### Task instructions
Rename "LinkedIn" to "LINKEDIN" throughout the text of the items below, leaving every other part unchanged, and give the resulting lines without the pictures.

-*-*-

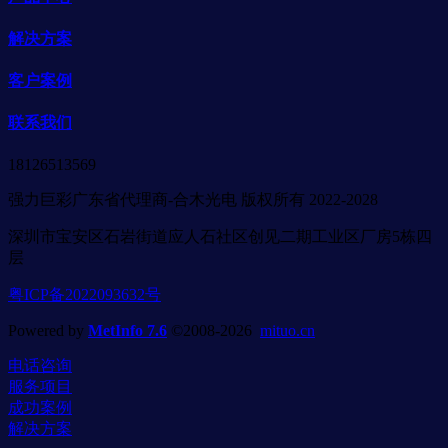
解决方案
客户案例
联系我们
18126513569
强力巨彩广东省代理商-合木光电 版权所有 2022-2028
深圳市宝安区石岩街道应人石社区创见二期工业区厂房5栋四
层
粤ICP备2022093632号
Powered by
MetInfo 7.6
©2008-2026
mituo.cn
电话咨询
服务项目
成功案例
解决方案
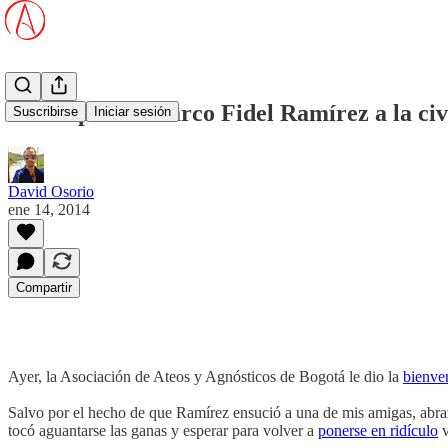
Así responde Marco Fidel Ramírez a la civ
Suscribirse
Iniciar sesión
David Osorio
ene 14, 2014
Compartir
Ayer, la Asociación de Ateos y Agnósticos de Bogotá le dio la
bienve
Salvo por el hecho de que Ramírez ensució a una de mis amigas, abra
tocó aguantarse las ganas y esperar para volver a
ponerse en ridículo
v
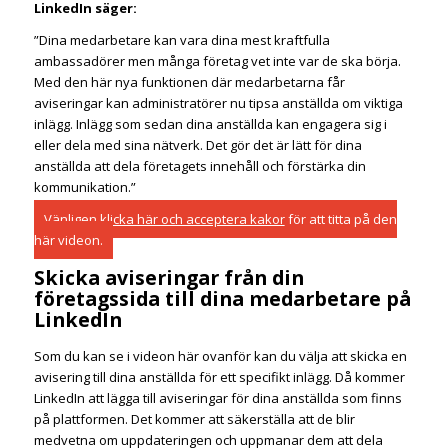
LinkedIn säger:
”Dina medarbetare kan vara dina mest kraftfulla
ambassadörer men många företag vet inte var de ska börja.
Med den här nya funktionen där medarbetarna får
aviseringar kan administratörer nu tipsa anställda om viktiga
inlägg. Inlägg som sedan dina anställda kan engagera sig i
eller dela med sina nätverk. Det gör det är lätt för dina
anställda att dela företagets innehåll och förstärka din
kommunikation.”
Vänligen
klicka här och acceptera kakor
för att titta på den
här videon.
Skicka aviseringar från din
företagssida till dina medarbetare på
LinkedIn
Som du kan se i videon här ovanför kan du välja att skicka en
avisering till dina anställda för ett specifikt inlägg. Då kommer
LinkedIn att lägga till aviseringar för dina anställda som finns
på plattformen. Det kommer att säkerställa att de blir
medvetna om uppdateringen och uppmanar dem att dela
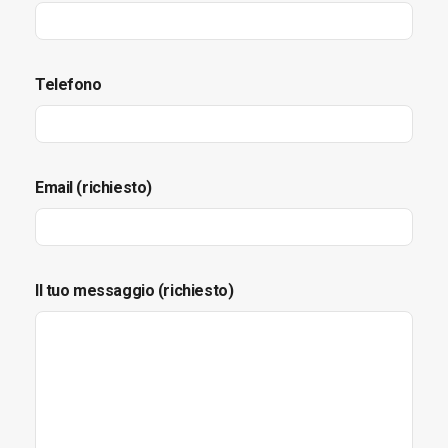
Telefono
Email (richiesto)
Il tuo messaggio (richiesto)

-*-*-

### Written solution
解决方案
客户案例
联系我们
18126513569
强力巨彩广东省代理商-合木光电 版权所有 2022-2028
深圳市宝安区石岩街道应人石社区创见二期工业区厂房5栋四
层
粤ICP备2022093632号
Powered by
MetInfo 7.6
©2008-2026
mituo.cn
电话咨询
服务项目
成功案例
解决方案
Así responde Marco Fidel Ramírez a la civ
Suscribirse
Iniciar sesión
David Osorio
ene 14, 2014
Compartir
Ayer, la Asociación de Ateos y Agnósticos de Bogotá le dio la
bienve
Salvo por el hecho de que Ramírez ensució a una de mis amigas, abra
tocó aguantarse las ganas y esperar para volver a
ponerse en ridículo
v
LINKEDIN säger:
”Dina medarbetare kan vara dina mest kraftfulla
ambassadörer men många företag vet inte var de ska börja.
Med den här nya funktionen där medarbetarna får
aviseringar kan administratörer nu tipsa anställda om viktiga
inlägg. Inlägg som sedan dina anställda kan engagera sig i
eller dela med sina nätverk. Det gör det är lätt för dina
anställda att dela företagets innehåll och förstärka din
kommunikation.”
Vänligen
klicka här och acceptera kakor
för att titta på den
här videon.
Skicka aviseringar från din
företagssida till dina medarbetare på
LINKEDIN
Som du kan se i videon här ovanför kan du välja att skicka en
avisering till dina anställda för ett specifikt inlägg. Då kommer
LINKEDIN att lägga till aviseringar för dina anställda som finns
på plattformen. Det kommer att säkerställa att de blir
medvetna om uppdateringen och uppmanar dem att dela
Telefono
Email (richiesto)
Il tuo messaggio (richiesto)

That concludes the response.